All these facts violate my intuition of what I thought about the constructor.
They should not. The designer does exactly what you think.
1: uninitialized objects can be skipped by sharing this
3: Uninitialized objects may leak into another thread before they are fully built.
The problem with this leak, the start of threads in the constructor and saving the newly created object, where several threads access it without synchronization, is all the problems associated with reordering the initialization of non-competitive (and non-volatile) ones. But the initialization code is still executed by the constructor. The stream that built the object fully sees the object. This applies to when these changes are visible in other threads that are not guaranteed by the language definition.
You may be tempted to say that you know that the constructor of X is finished and you have a valid object, but this is not true if you pass X to another thread - the other thread may see an uninitialized version (that is, what you just said no different from factory call guarantees).
It is right. It is also correct that if you have an unsynchronized object and you mutate it in one thread, other threads may or may not see the mutation. This is the nature of threaded programming. Even designers are not protected from the need to correctly synchronize objects.
2: uninitialized objects can be skipped by a subclass receiving it from the finalizer
This document is about finalizers and improper access to an object after garbage collection. When hacking subclasses and finalizers, you can create an object that was not properly constructed, but this is a serious hack for this. For me, this does not somehow challenge what the constructor does. Instead, it demonstrates the sophistication of a modern, mature, JVM. The document also shows how you can write your code to get around this hack.

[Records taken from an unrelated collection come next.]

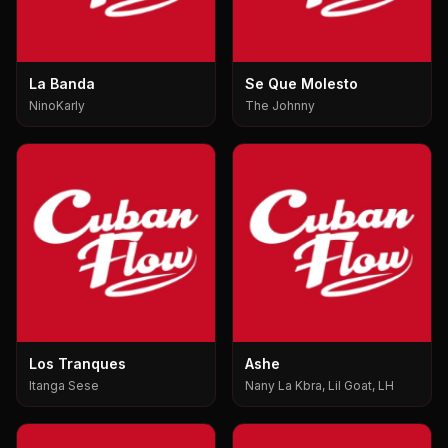
La Banda
Se Que Molesto
NinoKarly
The Johnny
Los Tranques
Ashe
Itanga Sese
Nany La Kbra, Lil Goat, LH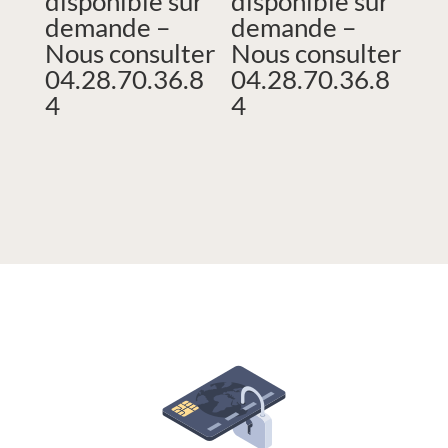
disponible sur
disponible sur
demande –
demande –
Nous consulter
Nous consulter
04.28.70.36.8
04.28.70.36.8
4
4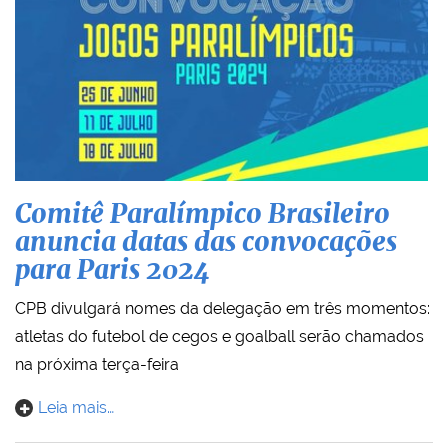
Comitê Paralímpico Brasileiro
anuncia datas das convocações
para Paris 2024
CPB divulgará nomes da delegação em três momentos:
atletas do futebol de cegos e goalball serão chamados
na próxima terça-feira
Leia mais…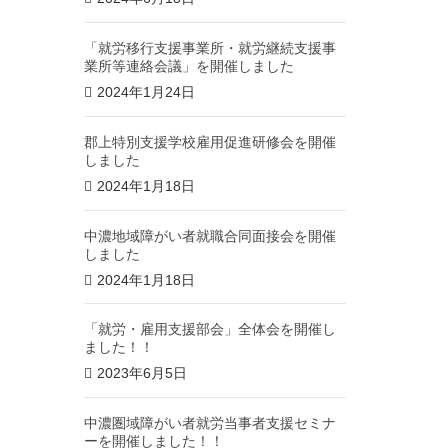
「就労移行支援事業所・就労継続支援事
業所等連絡会議」を開催しました
2024年1月24日
郡上特別支援学校雇用促進研修会を開催
しました
2024年1月18日
中濃地域障がい者就職合同面接会を開催
しました
2024年1月18日
「就労・雇用支援部会」全体会を開催し
ました！！
2023年6月5日
中濃圏域障がい者就労当事者支援セミナ
ーを開催しました！！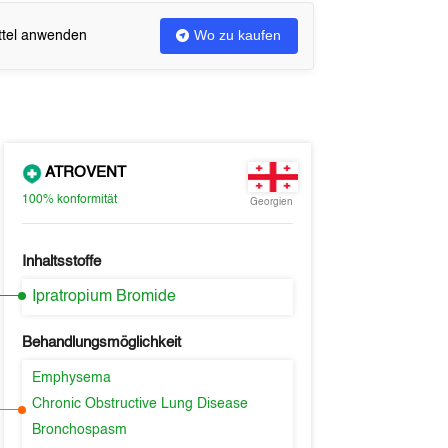
Wo zu kaufen
ittel anwenden
ATROVENT
100%
konformität
Georgien
Inhaltsstoffe
Ipratropium Bromide
Behandlungsmöglichkeit
Emphysema
Chronic Obstructive Lung Disease
Bronchospasm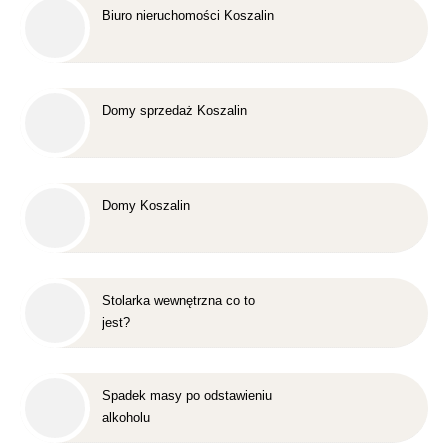
Biuro nieruchomości Koszalin
Domy sprzedaż Koszalin
Domy Koszalin
Stolarka wewnętrzna co to
jest?
Spadek masy po odstawieniu
alkoholu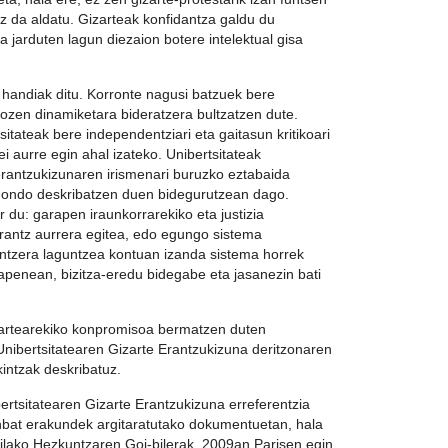
z da aldatu. Gizarteak konfidantza galdu du
a jarduten lagun diezaion botere intelektual gisa
 handiak ditu. Korronte nagusi batzuek bere
ozen dinamiketara bideratzera bultzatzen dute.
itateak bere independentziari eta gaitasun kritikoari
i aurre egin ahal izateko. Unibertsitateak
erantzukizunaren irismenari buruzko eztabaida
 ondo deskribatzen duen bidegurutzean dago.
 du: garapen iraunkorrarekiko eta justizia
rantz aurrera egitea, edo egungo sistema
ntzera laguntzea kontuan izanda sistema horrek
rapenean, bizitza-eredu bidegabe eta jasanezin bati
izartearekiko konpromisoa bermatzen duten
Unibertsitatearen Gizarte Erantzukizuna deritzonaren
kintzak deskribatuz.
rtsitatearen Gizarte Erantzukizuna erreferentzia
inbat erakundek argitaratutako dokumentuetan, hala
lako Hezkuntzaren Goi-bilerak, 2009an Parisen egin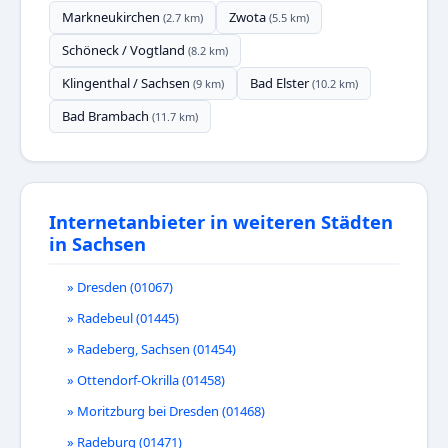
Markneukirchen
Zwota
(2.7 km)
(5.5 km)
Schöneck / Vogtland
(8.2 km)
Klingenthal / Sachsen
Bad Elster
(9 km)
(10.2 km)
Bad Brambach
(11.7 km)
Internetanbieter in weiteren Städten
in Sachsen
» Dresden (01067)
» Radebeul (01445)
» Radeberg, Sachsen (01454)
» Ottendorf-Okrilla (01458)
» Moritzburg bei Dresden (01468)
» Radeburg (01471)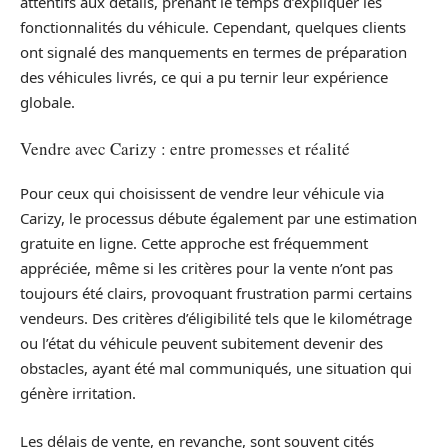
attentifs aux détails, prenant le temps d’expliquer les
fonctionnalités du véhicule. Cependant, quelques clients
ont signalé des manquements en termes de préparation
des véhicules livrés, ce qui a pu ternir leur expérience
globale.
Vendre avec Carizy : entre promesses et réalité
Pour ceux qui choisissent de vendre leur véhicule via
Carizy, le processus débute également par une estimation
gratuite en ligne. Cette approche est fréquemment
appréciée, même si les critères pour la vente n’ont pas
toujours été clairs, provoquant frustration parmi certains
vendeurs. Des critères d’éligibilité tels que le kilométrage
ou l’état du véhicule peuvent subitement devenir des
obstacles, ayant été mal communiqués, une situation qui
génère irritation.
Les délais de vente, en revanche, sont souvent cités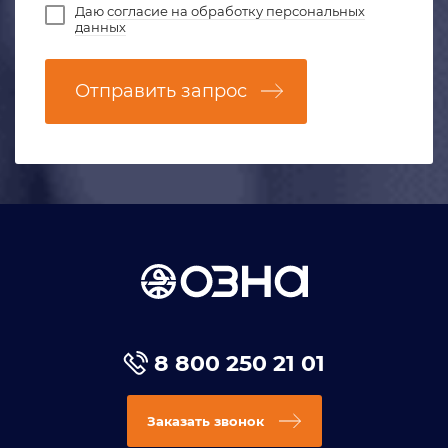
Даю
согласие на обработку персональных
данных
Отправить запрос
8 800 250 21 01
Заказать звонок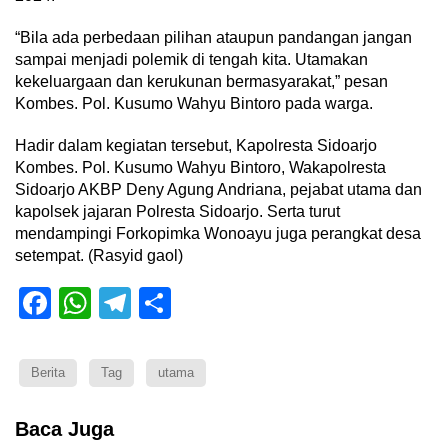
“Bila ada perbedaan pilihan ataupun pandangan jangan
sampai menjadi polemik di tengah kita. Utamakan
kekeluargaan dan kerukunan bermasyarakat,” pesan
Kombes. Pol. Kusumo Wahyu Bintoro pada warga.
Hadir dalam kegiatan tersebut, Kapolresta Sidoarjo
Kombes. Pol. Kusumo Wahyu Bintoro, Wakapolresta
Sidoarjo AKBP Deny Agung Andriana, pejabat utama dan
kapolsek jajaran Polresta Sidoarjo. Serta turut
mendampingi Forkopimka Wonoayu juga perangkat desa
setempat. (Rasyid gaol)
Facebook
WhatsApp
Telegram
Share
Berita
Tag
utama
Baca Juga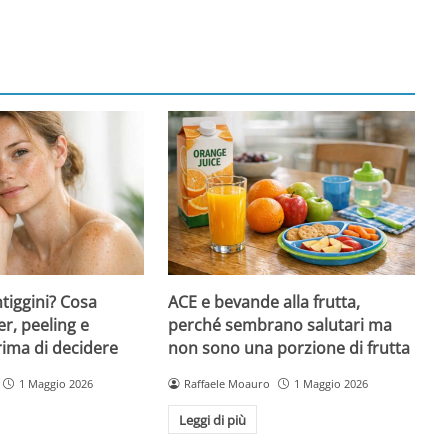
ntiggini? Cosa
ACE e bevande alla frutta,
er, peeling e
perché sembrano salutari ma
rima di decidere
non sono una porzione di frutta
1 Maggio 2026
Raffaele Moauro
1 Maggio 2026
Leggi di più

What properties are guaranteed by designers in Java?
By definition, the constructor:
- Allocates space for an object.
- Sets all instance variables in the object by default. This includes instance variables in object superclasses.
- Assigns parameter variables to an object.
- handles any explicit or implicit constructor call (calling this () or super () in the constructor).
- Initializes variables in the class.
- Performs the remainder of the constructor.
From the point of view of your 3 problems, # 1 and # 3, again, about when the initialization of non-final and non-volatile fields is visible by flows other than those that built the object. This visibility without synchronization is not guaranteed.
Problem # 2 shows a mechanism in which, if an exception occurs during constructor execution, you can override the finalize method to get an incorrectly constructed object. Constructor points 1-5 have occurred. With hacking, you can get around part 6. I think it’s in the eye of the beholder if it challenges the identity of the constructor.